(Document text):
You are viewing a plain text version of this content. The canonical link for it is here.
Posted to user@mahout.apache.org by yoshihiro fujimoto <yo...@gmail.com> on 2012/12/25 05:57:44 UTC

About Dirichlet clustering's threshold

Hi all,


https://cwiki.apache.org/MAHOUT/dirichlet-process-clustering.html

According to this page, it can specify threshold to Dirichlet Driver.
This page explain that threshold of 0 will emit all clusters with their
associated probabilities for each vector.
So, I've run Dirichlet Clustering using threshold 0.
But, clusteredPoints/part-m-00000 sequence file is empty( length is 120
byte).

In Dirichlet Process, is there a case of empty result using threshold 0?

Thanks,

Yoshihiro

Re: About Dirichlet clustering's threshold

Posted by Jeff Eastman <jd...@windwardsolutions.com>.
It could be a contradiction indeed. I wonder if you can help us to 
characterize it further, perhaps by reading the code or by running your 
data in sequential debug mode? Without a little more information it is 
difficult to get to the root of your problem.


On 12/25/12 8:21 PM, yoshihiro fujimoto wrote:
> Hi Jeff.
>
>> Did you turn off most-likely classification?
> Yes, I specified most-likely option to false.
> In general, pdf's range is between 0 and 1.
> So, if pdf threshold is specified 0, all points classified to all of the
> clusters.
> Actually, sequence file is empty.
>
> I feel contradiction.
> I may be wrong but this is bug?
>
> Thanks,
> Yoshihiro.
>
>
>
> 2012/12/26 Jeff Eastman <jd...@windwardsolutions.com>
>
>> Here's a response to a similar question from a couple of months ago:
>>
>> The classification phase of Dirichlet uses a most-likely assignment of
>> points to clusters by default. This means that, unlike the training phase
>> where points are assigned statistically to likely clusters, the
>> classification may result in empty clusters even though those clusters have
>> nonzero counts in the final iteration. You can disable most-likely
>> assignment and set a pdf threshold - check the documentation - and points
>> will be classified to all of the clusters that have pdf greater than the
>> threshold.
>>
>> Does this help? Did you turn off most-likely classification?
>> Jeff
>>
>>
>> On 12/24/12 11:57 PM, yoshihiro fujimoto wrote:
>>
>>> Hi all,
>>>
>>>
>>> https://cwiki.apache.org/**MAHOUT/dirichlet-process-**clustering.html<https://cwiki.apache.org/MAHOUT/dirichlet-process-clustering.html>
>>>
>>> According to this page, it can specify threshold to Dirichlet Driver.

(Data for review):
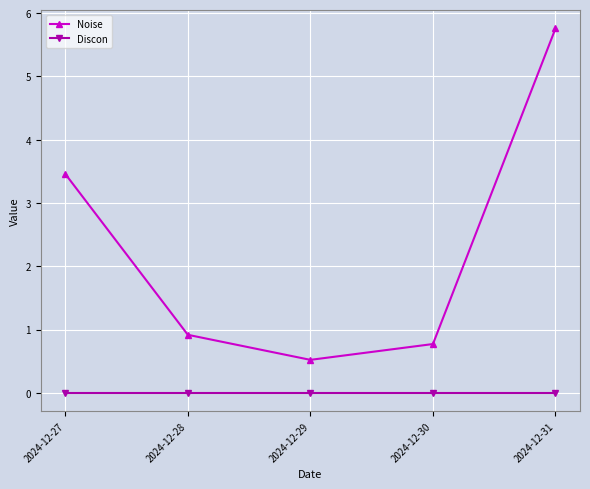

How many distinct data groups are displayed?

2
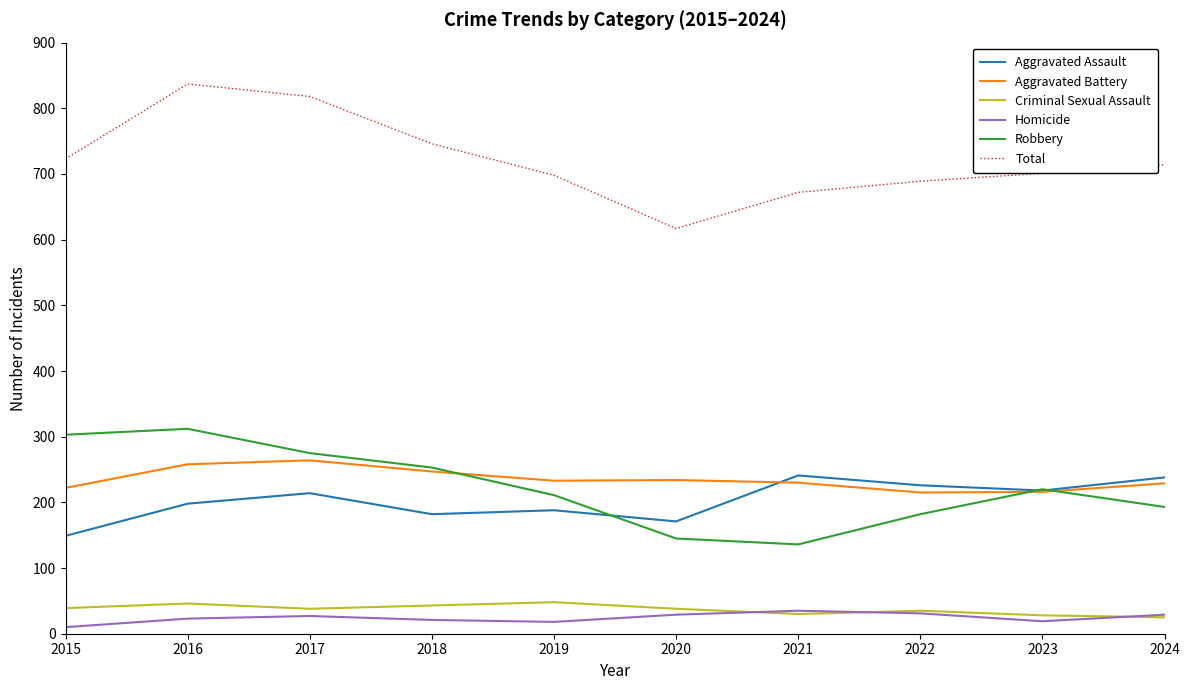

The value of Aggravated Battery at 2023 is 216. True or false?

True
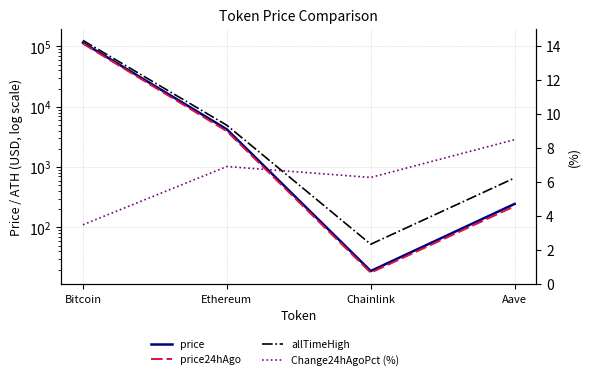

How many data points does each series have?

4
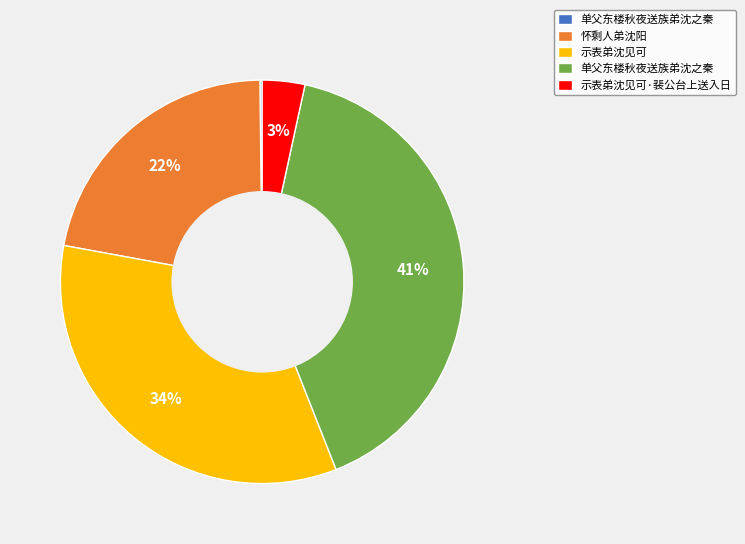

To the nearest percent, what is the average slice percentage?

20%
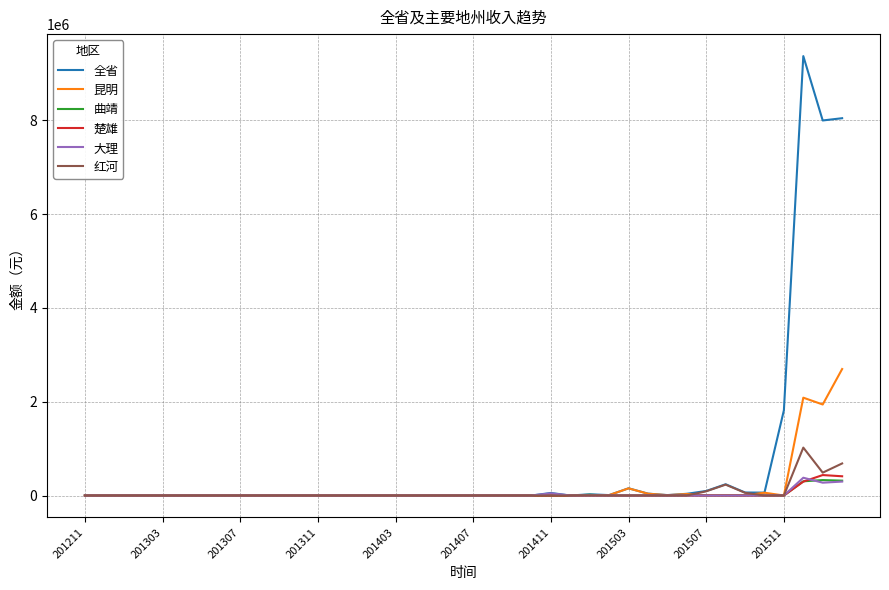

Which series has the largest range (max minus min)?

全省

(Explore the material):
A: Why does the mailing-list thread on Dirichlet clustering's threshold say the classification phase can leave clusters empty even though they have nonzero counts in the final iteration? Answer in one to three sentences.
B: Write what comes next in the mailing-list thread on Dirichlet clustering's threshold, picking up after its final line.

(Outputs in order):
A: By default, classification assigns each point only to its most likely cluster, while training assigns points statistically to likely clusters. A cluster that held points during training can therefore end up with none after classification.

B:
>>> This page explain that threshold of 0 will emit all clusters with their
>>> associated probabilities for each vector.
>>> So, I've run Dirichlet Clustering using threshold 0.
>>> But, clusteredPoints/part-m-00000 sequence file is empty( length is 120
>>> byte).
>>>
>>> In Dirichlet Process, is there a case of empty result using threshold 0?
>>>
>>> Thanks,
>>>
>>> Yoshihiro
>>>
>>>


Re: About Dirichlet clustering's threshold

Posted by yoshihiro fujimoto <yo...@gmail.com>.
Hi Jeff.

> Did you turn off most-likely classification?

Yes, I specified most-likely option to false.
In general, pdf's range is between 0 and 1.
So, if pdf threshold is specified 0, all points classified to all of the
clusters.
Actually, sequence file is empty.

I feel contradiction.
I may be wrong but this is bug?

Thanks,
Yoshihiro.



2012/12/26 Jeff Eastman <jd...@windwardsolutions.com>

> Here's a response to a similar question from a couple of months ago:
>
> The classification phase of Dirichlet uses a most-likely assignment of
> points to clusters by default. This means that, unlike the training phase
> where points are assigned statistically to likely clusters, the
> classification may result in empty clusters even though those clusters have
> nonzero counts in the final iteration. You can disable most-likely
> assignment and set a pdf threshold - check the documentation - and points
> will be classified to all of the clusters that have pdf greater than the
> threshold.
>
> Does this help? Did you turn off most-likely classification?
> Jeff
>
>
> On 12/24/12 11:57 PM, yoshihiro fujimoto wrote:
>
>> Hi all,
>>
>>
>> https://cwiki.apache.org/**MAHOUT/dirichlet-process-**clustering.html<https://cwiki.apache.org/MAHOUT/dirichlet-process-clustering.html>
>>
>> According to this page, it can specify threshold to Dirichlet Driver.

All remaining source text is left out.